┌─ READING PASSAGE

Boris, the NHS and why love is not always enough

In the first Prime Minister’s address given since his discharge from St Thomas’ Hospital, London, Boris Johnson announced, with misplaced pride and spectacle, that the NHS is “powered by love”. At first glance this appears to be a harmless truth, in fact, one which seems almost indisputable. Certainly, all who have received care and guidance from the NHS will testify to the huge amount of love and compassion which emanates from those who work within it. But to argue that it is love, in the midst of a gruelling global pandemic, that keeps our hospitals running, is a desperately sad thought. To say as much, is to reveal a chilling truth; that years of merciless Tory austerity has burnt out our NHS leaving it, at our time of greatest need, running on precious embers of goodwill. 

In a country who so loves its public health service (despite often voting to the contrary) it appears that goodwill is in no short supply. Johnson’s announcement follows weeks of fanatical public interest in war veteran Captain Tom Moore who, in gallantly walking 100 lengths of his back garden in Bedfordshire has, at the time of writing, raised £32 million for NHS Charites Together. This is no small feat. Rather it is a heroic action, which has rightly generated significant love and affection from the British public. But our gratitude is empty if not accompanied by overwhelming shame. Shame at the videos glorified across social media of an elderly man crossing back and forth his garden, with the aid of a walking frame and wearing the medals awarded for his service in World War II.

└─

▶ WHAT IS EXPECTED:
How much money had Captain Tom Moore raised at the time of writing, according to the piece on Boris Johnson and the NHS?

┌─ DATASET ENTRIES

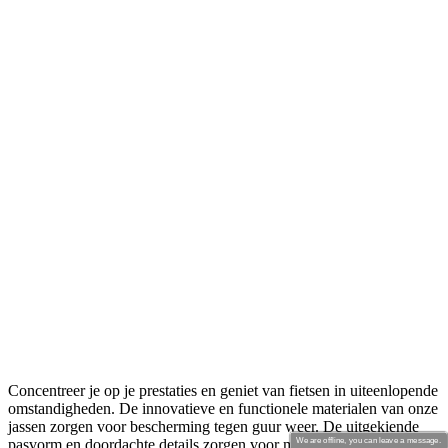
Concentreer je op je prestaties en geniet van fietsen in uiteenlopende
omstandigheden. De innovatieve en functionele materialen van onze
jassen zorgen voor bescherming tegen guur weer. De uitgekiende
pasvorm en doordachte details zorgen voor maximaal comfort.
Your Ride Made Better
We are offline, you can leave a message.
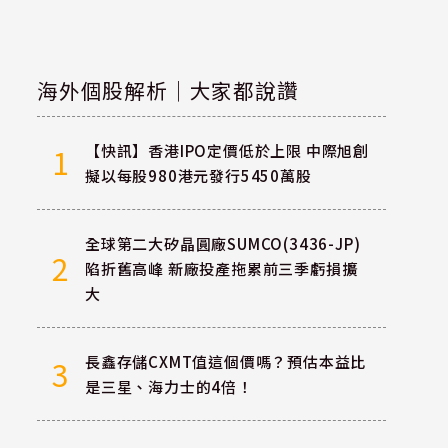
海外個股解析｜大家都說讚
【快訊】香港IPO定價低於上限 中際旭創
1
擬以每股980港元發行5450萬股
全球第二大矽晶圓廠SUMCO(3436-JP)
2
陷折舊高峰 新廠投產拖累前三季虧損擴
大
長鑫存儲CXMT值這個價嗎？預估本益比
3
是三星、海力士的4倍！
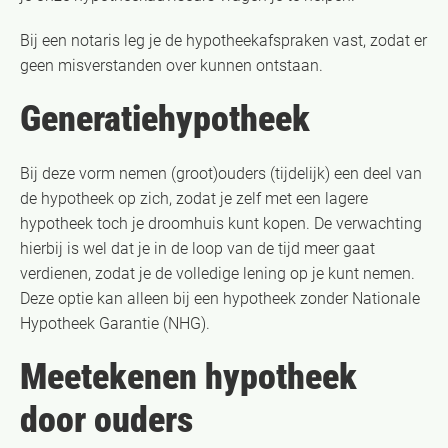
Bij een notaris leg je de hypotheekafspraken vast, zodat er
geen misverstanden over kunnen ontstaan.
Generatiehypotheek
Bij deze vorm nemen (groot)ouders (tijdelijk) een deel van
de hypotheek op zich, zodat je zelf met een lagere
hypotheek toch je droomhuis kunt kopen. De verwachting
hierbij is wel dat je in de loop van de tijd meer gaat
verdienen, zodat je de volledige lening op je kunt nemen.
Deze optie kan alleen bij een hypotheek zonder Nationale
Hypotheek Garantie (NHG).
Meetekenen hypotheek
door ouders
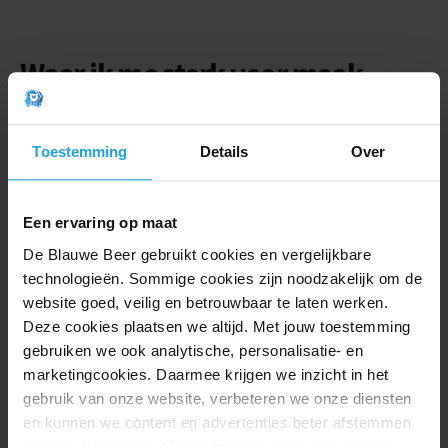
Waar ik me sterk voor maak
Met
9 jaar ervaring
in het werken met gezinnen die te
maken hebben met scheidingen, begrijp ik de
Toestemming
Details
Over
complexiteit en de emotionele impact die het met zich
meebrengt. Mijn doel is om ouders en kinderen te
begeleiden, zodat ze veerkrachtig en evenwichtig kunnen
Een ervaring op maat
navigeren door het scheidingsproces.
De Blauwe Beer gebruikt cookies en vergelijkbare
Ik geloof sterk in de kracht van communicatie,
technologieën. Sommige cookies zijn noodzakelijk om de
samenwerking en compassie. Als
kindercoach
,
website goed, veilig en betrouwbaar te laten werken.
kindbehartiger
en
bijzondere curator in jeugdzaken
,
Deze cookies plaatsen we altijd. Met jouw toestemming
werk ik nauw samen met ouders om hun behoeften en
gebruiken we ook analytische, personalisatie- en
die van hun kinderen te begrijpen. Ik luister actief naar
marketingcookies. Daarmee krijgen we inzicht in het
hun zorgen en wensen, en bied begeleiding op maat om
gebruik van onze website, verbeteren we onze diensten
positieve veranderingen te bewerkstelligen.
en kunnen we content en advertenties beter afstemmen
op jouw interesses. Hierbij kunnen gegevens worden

└─

▶ RESULT OF THIS TASK:
£32 million.